Die türkische Polizei hat am Dienstagabend eine Geiselnahme in Istanbul mit Waffengewalt beendet. Die Beamten erschossen zwei Mitglieder einer linksextremen Gruppe, die in einem Istanbuler Gerichtsgebäude einen Staatsanwalt als Geisel genommen hatten, wie der Polizeichef der türkischen Metropole, Selami Altinok, mitteilte. Der Staatsanwalt wurde lebensgefährlich verletzt und starb am Abend im Krankenhaus.

Verhandlungen gescheitert

Stundenlange Verhandlungen zwischen Geiselnehmern und Behörden waren zuvor gescheitert. Die beiden Mitglieder der linksextremistischen Revolutionären Volksbefreiungspartei-Front (DHKP-C) hatten Staatsanwalt Mehmet Selim Kiraz zu Mittag im Justizpalast im europäischen Teil Istanbuls in ihre Gewalt gebracht.

Kiraz ermittelte wegen des Todes von Berkin Elvan, einem Buben, der 2013 bei den Gezi-Unruhen von einer Tränengaskartusche der Polizei am Kopf getroffen wurde und nach monatelangem Koma starb. Kritiker werfen der Justiz seit langem vor, die Ermittlungen gegen die mutmaßlichen Verantwortlichen für Elvans Tod zu verschleppen.

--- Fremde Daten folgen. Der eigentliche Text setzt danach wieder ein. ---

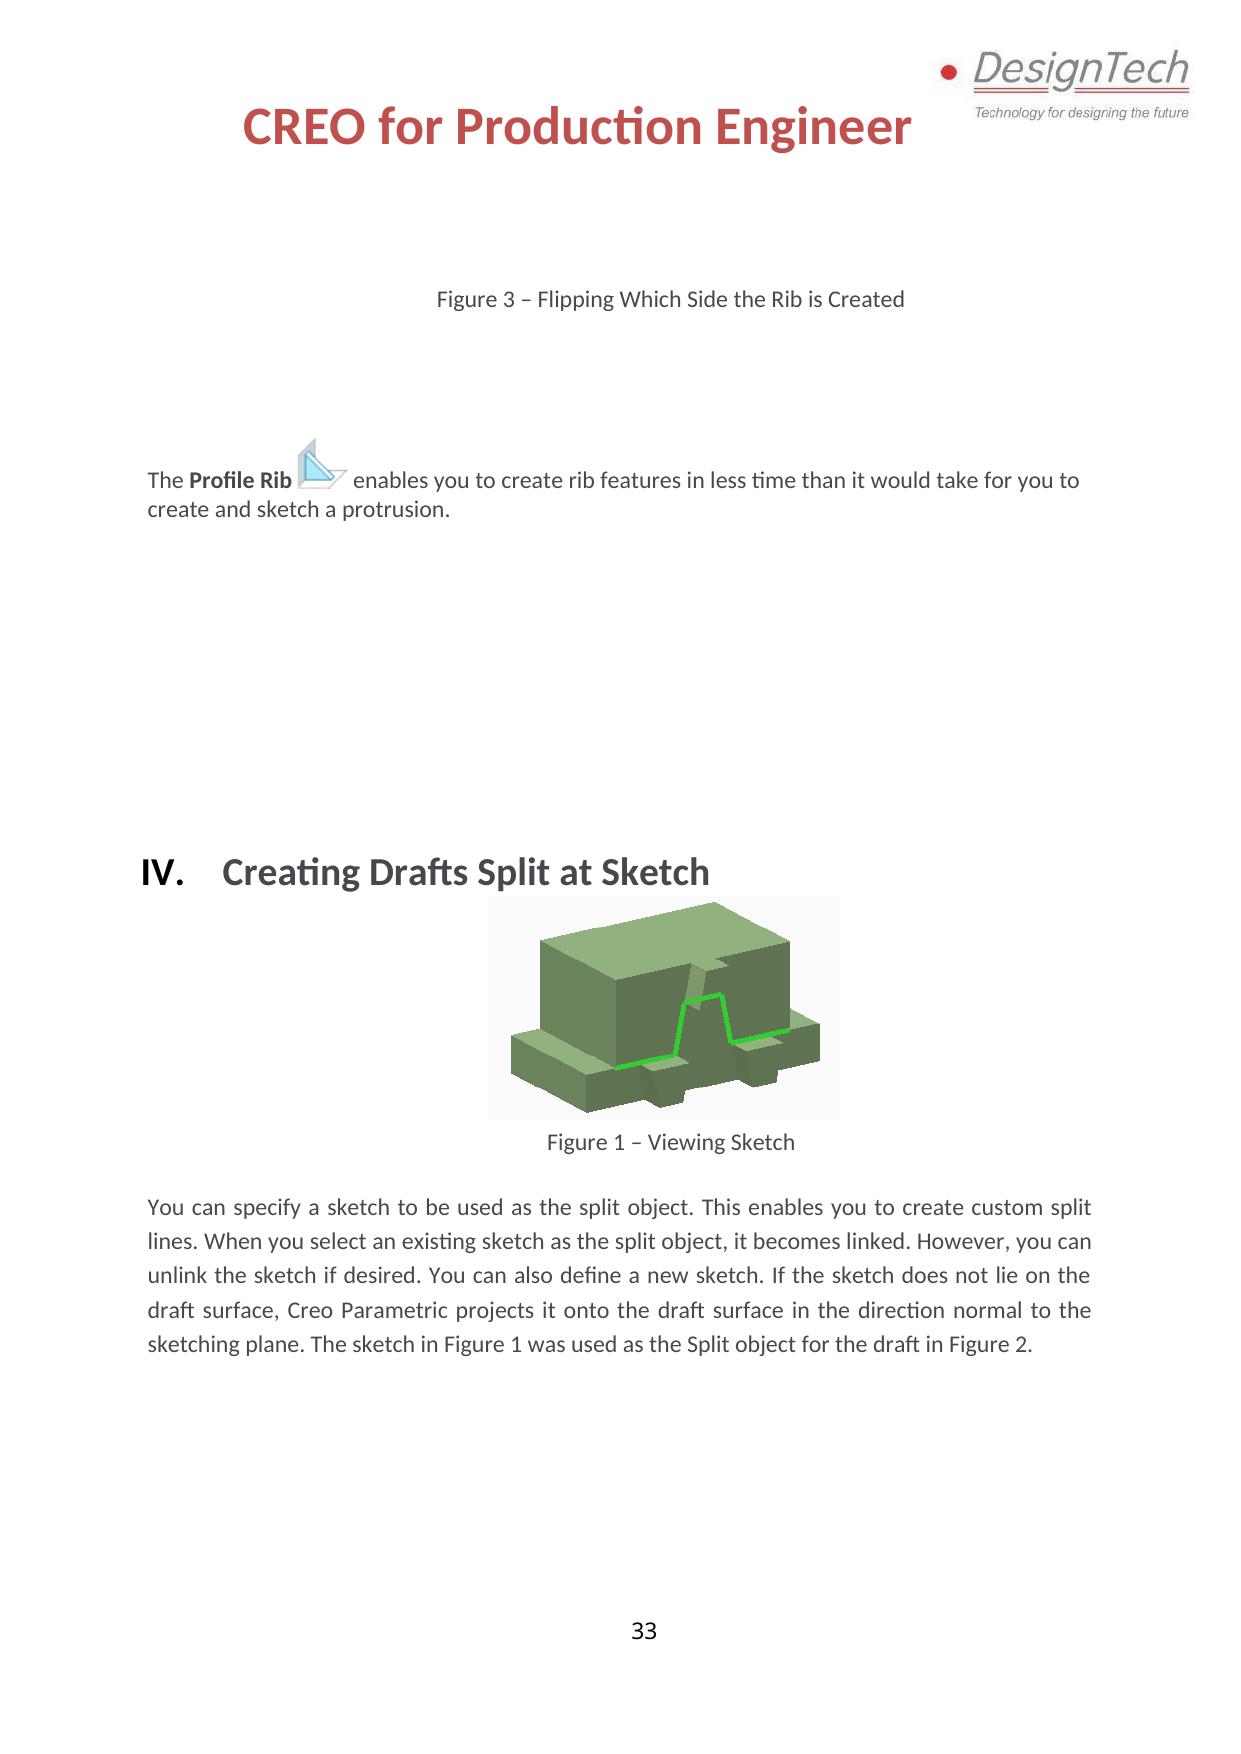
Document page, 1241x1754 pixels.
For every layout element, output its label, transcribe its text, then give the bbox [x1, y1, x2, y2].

picture [297, 438, 348, 489]
picture [932, 42, 1195, 127]
text You can specify a sketch to be used as the split object. This enables you to create custom split lines. When you select an existing sketch as the split object, it becomes linked. However, you can unlink the sketch if desired. You can also define a new sketch. If the sketch does not lie on the draft surface, Creo Parametric projects it onto the draft surface in the direction normal to the sketching plane. The sketch in Figure 1 was used as the Split object for the draft in Figure 2. [147, 1192, 1093, 1358]
picture [489, 896, 839, 1120]
text Figure 3 – Flipping Which Side the Rib is Created [147, 284, 1194, 313]
list Creating Drafts Split at Sketch [185, 847, 1194, 895]
text Figure 1 – Viewing Sketch [147, 1127, 1194, 1156]
text The Profile Rib enables you to create rib features in less time than it would take for you to create and sketch a protrusion. [147, 438, 1093, 523]
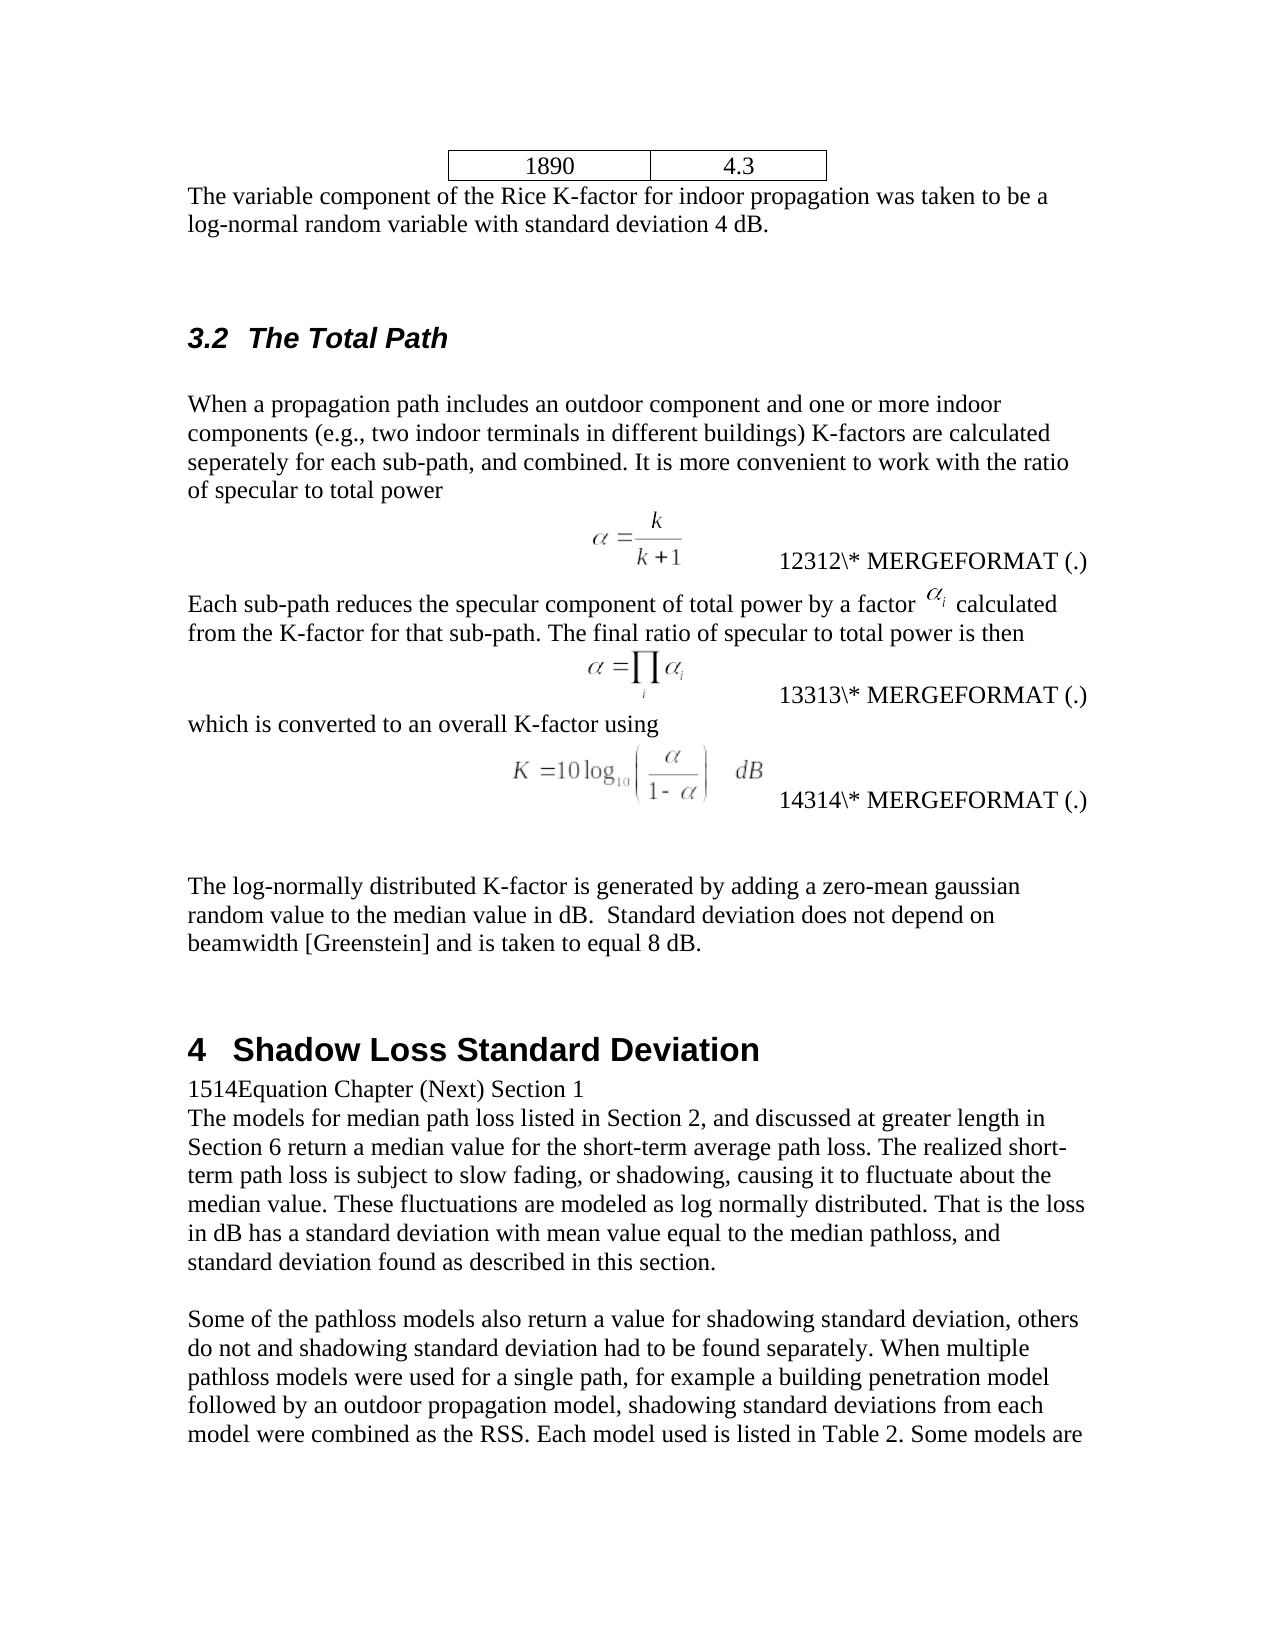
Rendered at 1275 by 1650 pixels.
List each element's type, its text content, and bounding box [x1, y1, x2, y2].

text The variable component of the Rice K-factor for indoor propagation was taken to be a log-normal random variable with standard deviation 4 dB. [187, 181, 1087, 238]
table_cell 4.3 [651, 151, 826, 180]
text The log-normally distributed K-factor is generated by adding a zero-mean gaussian random value to the median value in dB. Standard deviation does not depend on beamwidth [Greenstein] and is taken to equal 8 dB. [187, 871, 1087, 957]
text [187, 1304, 1087, 1448]
text Each sub-path reduces the specular component of total power by a factor calculated from the K-factor for that sub-path. The final ratio of specular to total power is then [187, 575, 1087, 646]
text The models for median path loss listed in Section 2, and discussed at greater length in Section 6 return a median value for the short-term average path loss. The realized short-term path loss is subject to slow fading, or shadowing, causing it to fluctuate about the median value. These fluctuations are modeled as log normally distributed. That is the loss in dB has a standard deviation with mean value equal to the median pathloss, and standard deviation found as described in this section. [187, 1103, 1087, 1276]
subtitle Shadow Loss Standard Deviation [187, 1029, 1087, 1068]
table_cell 1890 [449, 151, 650, 180]
subtitle The Total Path [187, 321, 1087, 354]
text which is converted to an overall K-factor using [187, 709, 1087, 738]
text When a propagation path includes an outdoor component and one or more indoor components (e.g., two indoor terminals in different buildings) K-factors are calculated seperately for each sub-path, and combined. It is more convenient to work with the ratio of specular to total power [187, 389, 1087, 504]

Polizeichef Altinok erklärte, es sei über Stunden alles versucht worden, um die Geiselnahme unblutig zu beenden. Die Polizei habe sich zur Stürmung entschlossen, nachdem aus dem Zimmer der Geiselnehmer Schüsse zu hören gewesen seien.

Vergeblicher Appell des Vaters

Elvans Vater hatte vergeblich an die Geiselnehmer appelliert, den Staatsanwalt freizulassen. Die Täter forderten, die Behörden sollten die Namen jener Polizisten veröffentlichen, die als Verantwortliche für den Tod von Berkin Elvan in Frage kommen. Andernfalls werde der Staatsanwalt erschossen. Auf der Facebook-Seite der DHKP-C war zu sehen, wie dem geknebelten Staatsanwalt eine Pistole an den Kopf gehalten wurde.

Wie der Staatsanwalt lebensbedrohlich verletzt wurde, blieb zunächst unklar. Der ins Krankenhaus eingelieferte Staatsanwalt konnte nicht gerettet werden, wie die behandelnden Ärzte im türkischen Fernsehen mitteilten. "Er war schwer verletzt, als er eintraf, wir haben ihn trotz unserer Bemühungen verloren", sagten sie. "Er atmete nicht mehr und sein Herz schlug nicht mehr." Der Staatsanwalt war den Ärzten zufolge von Kugeln im Kopf und in der Brust getroffen worden.

Präsident Recep Tayyip Erdogan sagte laut der Nachrichtenagentur Anadolu Ajansi, die Täter hätten sich als Anwälte ausgegeben und sich so Zutritt zu dem Justizgebäude verschafft. Der Staatsanwalt sei von drei Kugeln im Kopf und zwei Kugeln im Körper getroffen worden.

Angriff auf Justiz und Demokratie

Ministerpräsident Ahmet Davutoglu sagte nach Angaben von Anadolu Ajansi, für die Regierung sei die Geiselnahme auch ein Angriff auf die türkische Justiz und Demokratie. Die Täter seien inzwischen identifiziert worden. Sie seien 24 und 28 Jahre alt gewesen.

Die Rundfunkbehörde RTÜK verhängte am Dienstag auf Veranlassung der Regierung eine Sperre für die Fernsehberichterstattung über die Geiselnahme. Als Grund wurde die nationale Sicherheit genannt.

Die DHKP-C hatte im Jänner die Verantwortung für einen Anschlag in Istanbul übernommen, mit dem angeblich der Tod von Berkin Elvan gerächt werden sollte. Die DHKP-C steht in der Türkei, in der EU und in den USA auf der Terrorliste. Die Gruppe hatte sich im Februar 2013 zu einem Selbstmordanschlag auf die US-Botschaft in Ankara bekannt. Damals riss der Attentäter einen Wachmann mit in den Tod.